* [Activity A]: Write out the part of Parham's Story between "Parham joined Watsi" and "fund heart surgery.", inclusive.
* [Activity B]:
Answer these questions from Parham's Story, marking each answer to match its question:
(i) On what date did Parham join Watsi?
(ii) How many patients in how many countries has Parham funded?
(iii) How much does Naw Aye's procedure cost?
Start of Quoted passage
Parham's Story

Parham joined Watsi on May 27th, 2014. Ten years ago, Parham joined our Universal Fund, supporting life-changing treatments for a new Watsi patient every month. Parham's most recent donation traveled 4,200 miles to support Luz, a three-year-old girl from Bolivia, to fund heart surgery.


Parham has funded healthcare for 112 patients in 16 countries.

Patients funded by Parham

Naw Aye is a 28-year-old woman who lives with her husband, son, sister-in-law, brother, two nephews, and two nieces in a refugee camp in Mae Hong Son Province, Thailand. Originally from across the Burmese border in a conflict-area called Karen State, she fled to the refugee camp with her family in February 2023 due to airstrikes on her village. Her husband and her brother are unemployed, while her son, nieces, and nephews go to school. She and her sister-in-law are homemakers. During her free time, she loves to play with her son and enjoys planting vegetables in her small garden. She is currently expecting her second child. Her doctors recommended that she deliver via cesarean section because In January 2020, when Naw Aye was pregnant with her first child, her water broke prematurely which put her baby's life at risk. She was brought to a hospital in Burma, where she gave birth to her son through a caesarean section (C-section). In February, after they had fled to the refugee camp, Naw Aye became pregnant. She went to the hospital in the refugee camp regularly for antenatal care. She was told during one of her visits that although her pregnancy was going well, she would need to give birth through a C-section to ensure the safety of both mother and child. Our medical partner, Burma Children Medical Fund, will help ensure a safe C-section on November 3rd. This procedure costs $1500, and Naw Aye needs your support. “I want to sell sacks or Mohinga (Burmese soup) for extra income soon. But I don’t have enough cash to start doing that, and I am pregnant. I hope I can do that after I give birth,” Naw Aye said.
End of Quoted passage
Start of Stored data
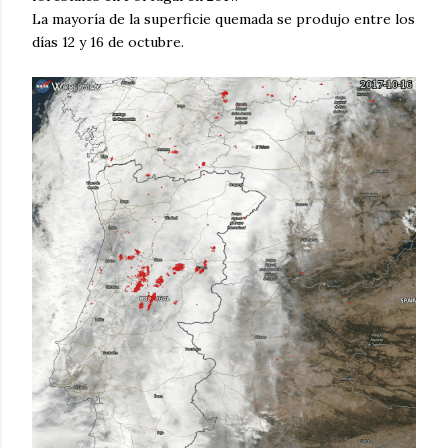
La mayoría de la superficie quemada se produjo entre los
días 12 y 16 de octubre.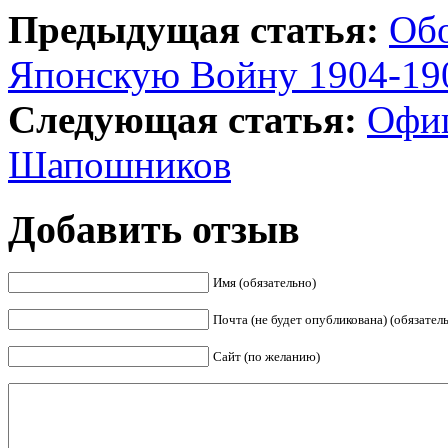
Предыдущая статья:
Обо
Японскую Войну 1904-190
Следующая статья:
Офиц
Шапошников
Добавить отзыв
Имя (обязательно)
Почта (не будет опубликована) (обязател
Сайт (по желанию)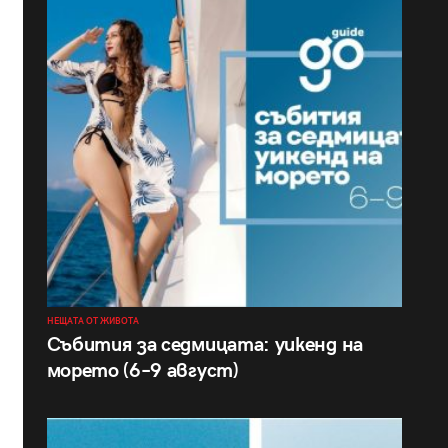
НЕЩАТА ОТ ЖИВОТА
Събития за седмицата: уикенд на
морето (6–9 август)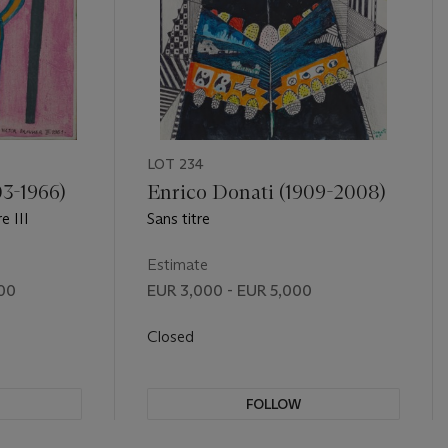
LOT 234
03-1966)
Enrico Donati (1909-2008)
e III
Sans titre
Estimate
00
EUR 3,000 - EUR 5,000
Closed
FOLLOW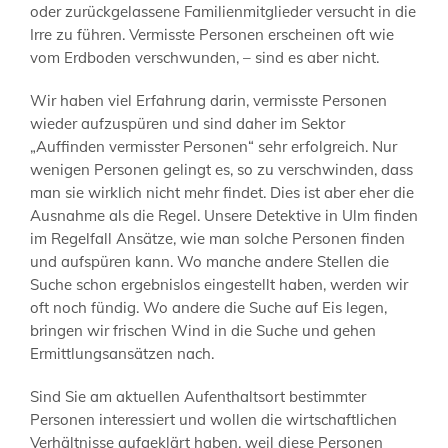
oder zurückgelassene Familienmitglieder versucht in die
Irre zu führen. Vermisste Personen erscheinen oft wie
vom Erdboden verschwunden, – sind es aber nicht.
Wir haben viel Erfahrung darin, vermisste Personen
wieder aufzuspüren und sind daher im Sektor
„Auffinden vermisster Personen“ sehr erfolgreich. Nur
wenigen Personen gelingt es, so zu verschwinden, dass
man sie wirklich nicht mehr findet. Dies ist aber eher die
Ausnahme als die Regel. Unsere Detektive in Ulm finden
im Regelfall Ansätze, wie man solche Personen finden
und aufspüren kann. Wo manche andere Stellen die
Suche schon ergebnislos eingestellt haben, werden wir
oft noch fündig. Wo andere die Suche auf Eis legen,
bringen wir frischen Wind in die Suche und gehen
Ermittlungsansätzen nach.
Sind Sie am aktuellen Aufenthaltsort bestimmter
Personen interessiert und wollen die wirtschaftlichen
Verhältnisse aufgeklärt haben, weil diese Personen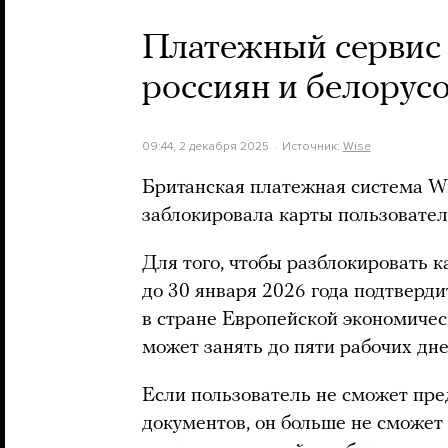
Платежный сервис 
россиян и белорусо
09:44, 2 декабря 2025
Источник:
Wise
Британская платежная система Wi
заблокировала карты пользовател
Для того, чтобы разблокировать 
до 30 января 2026 года подтверди
в стране Европейской экономичес
может занять до пяти рабочих дне
Если пользователь не сможет пре
документов, он больше не сможет 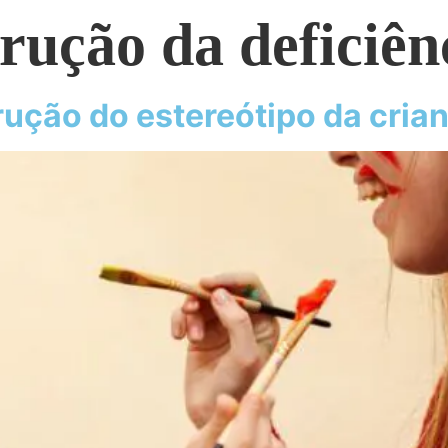
rução da deficiên
ução do estereótipo da cria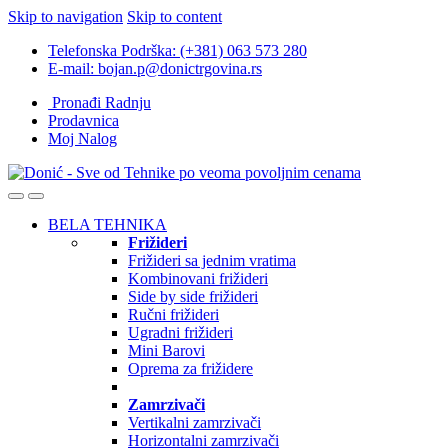
Skip to navigation
Skip to content
Telefonska Podrška: (+381) 063 573 280
E-mail: bojan.p@donictrgovina.rs
Pronađi Radnju
Prodavnica
Moj Nalog
BELA TEHNIKA
Frižideri
Frižideri sa jednim vratima
Kombinovani frižideri
Side by side frižideri
Ručni frižideri
Ugradni frižideri
Mini Barovi
Oprema za frižidere
Zamrzivači
Vertikalni zamrzivači
Horizontalni zamrzivači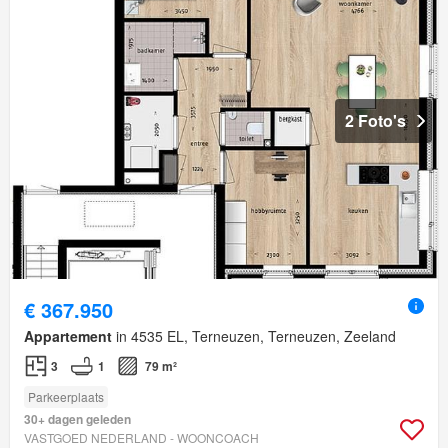
2 Foto's
€ 367.950
Appartement
in 4535 EL, Terneuzen, Terneuzen, Zeeland
3
1
79 m²
Parkeerplaats
30+ dagen geleden
VASTGOED NEDERLAND - WOONCOACH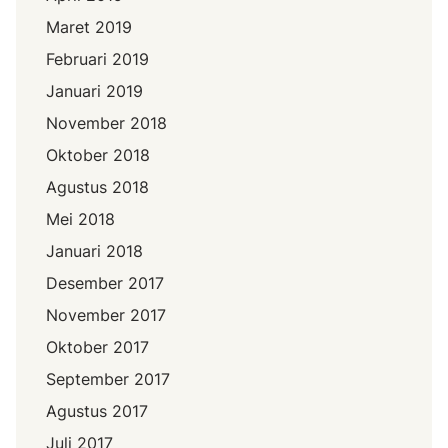
Maret 2019
Februari 2019
Januari 2019
November 2018
Oktober 2018
Agustus 2018
Mei 2018
Januari 2018
Desember 2017
November 2017
Oktober 2017
September 2017
Agustus 2017
Juli 2017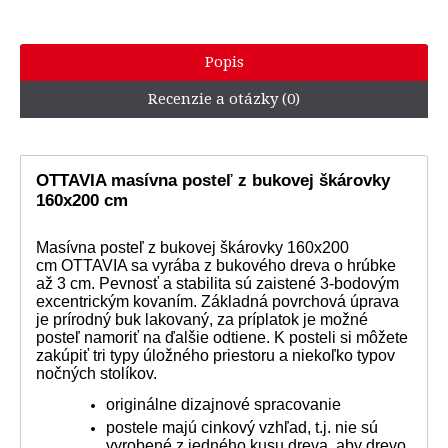
Popis
Recenzie a otázky (0)
OTTAVIA masívna posteľ z bukovej škárovky
160x200 cm
Masívna posteľ z bukovej škárovky 160x200
cm OTTAVIA sa vyrába z bukového dreva o hrúbke
až 3 cm. Pevnosť a stabilita sú zaistené 3-bodovým
excentrickým kovaním. Základná povrchová úprava
je prírodný buk lakovaný, za príplatok je možné
posteľ namoriť na ďalšie odtiene. K posteli si môžete
zakúpiť tri typy úložného priestoru a niekoľko typov
nočných stolíkov.
originálne dizajnové spracovanie
postele majú cinkový vzhľad, t.j. nie sú
vyrobené z jedného kusu dreva, aby drevo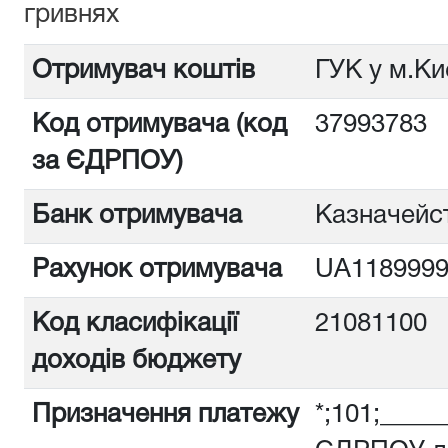
гривнях
Отримувач коштів
ГУК у м.Ки
Код отримувача (код
3799378
за ЄДРПОУ)
Банк отримувача
Казначейст
Рахунок отримувача
UA1189999
Код класифікації
21081100
доходів бюджету
Призначення платежу
*;101;_____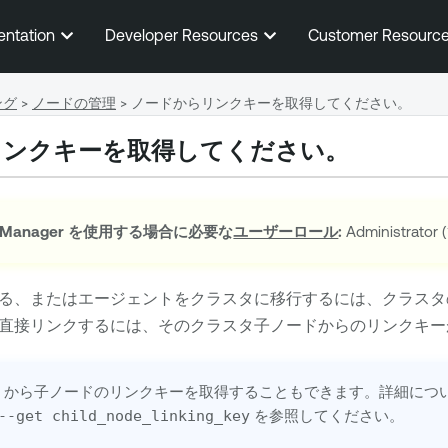
メインコンテンツに移動する
entation
Developer Resources
Customer Resourc
ング
>
ノードの管理
>
ノードからリンクキーを取得してください。
リンクキーを取得してください。
 Manager
を使用する場合に必要な
ユーザーロール
:
Administrato
る、またはエージェントをクラスタに移行するには、クラスタ
直接リンクするには、そのクラスタ子ノードからのリンクキー
i
から子ノードのリンクキーを取得することもできます。詳細につ
--get child_node_linking_key
を参照してください。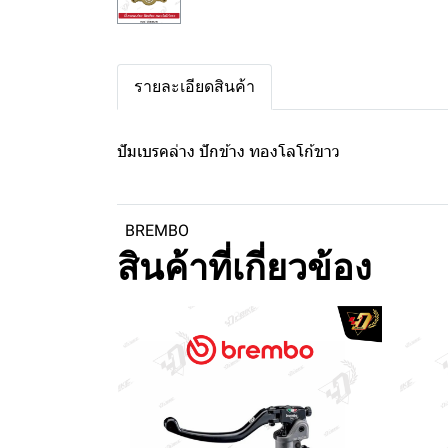
รายละเอียดสินค้า
ปัมเบรคล่าง ปักข้าง ทองโลโก้ขาว
BREMBO
สินค้าที่เกี่ยวข้อง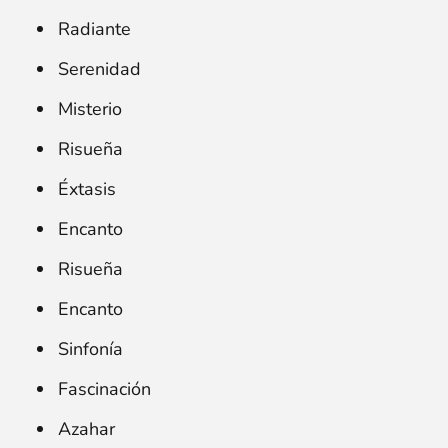
Radiante
Serenidad
Misterio
Risueña
Éxtasis
Encanto
Risueña
Encanto
Sinfonía
Fascinación
Azahar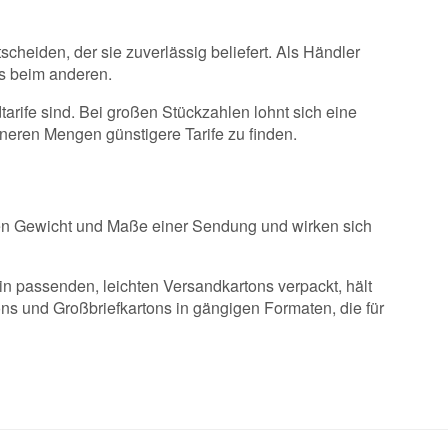
cheiden, der sie zuverlässig beliefert. Als Händler
ls beim anderen.
dtarife sind. Bei großen Stückzahlen lohnt sich eine
ineren Mengen günstigere Tarife zu finden.
öhen Gewicht und Maße einer Sendung und wirken sich
n passenden, leichten Versandkartons verpackt, hält
ons
und
Großbriefkartons
in gängigen Formaten, die für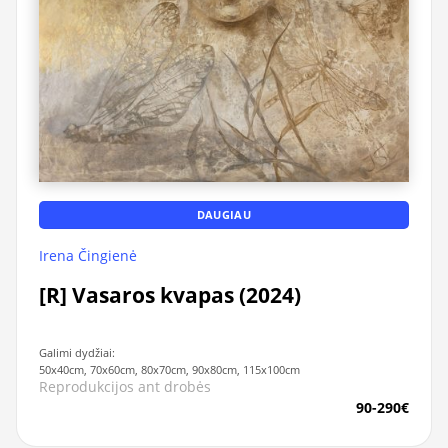
DAUGIAU
Irena Čingienė
[R] Vasaros kvapas (2024)
Galimi dydžiai:
50x40cm, 70x60cm, 80x70cm, 90x80cm, 115x100cm
Reprodukcijos ant drobės
90-290€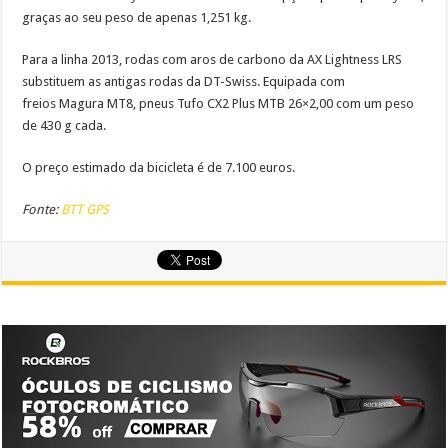
graças ao seu peso de apenas 1,251 kg.
Para a linha 2013, rodas com aros de carbono da AX Lightness LRS
substituem as antigas rodas da DT-Swiss. Equipada com
freios Magura MT8, pneus Tufo CX2 Plus MTB 26×2,00 com um peso
de 430 g cada.
O preço estimado da bicicleta é de 7.100 euros.
Fonte:
BTT GPS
End of Stored data
* [Written answer A]:
Parham joined Watsi on May 27th, 2014. Ten years ago, Parham joined our Universal Fund, supporting life-changing treatments for a new Watsi patient every month. Parham's most recent donation traveled 4,200 miles to support Luz, a three-year-old girl from Bolivia, to fund heart surgery.

* [Written answer B]:
(i) May 27th, 2014
(ii) 112 patients in 16 countries
(iii) $1500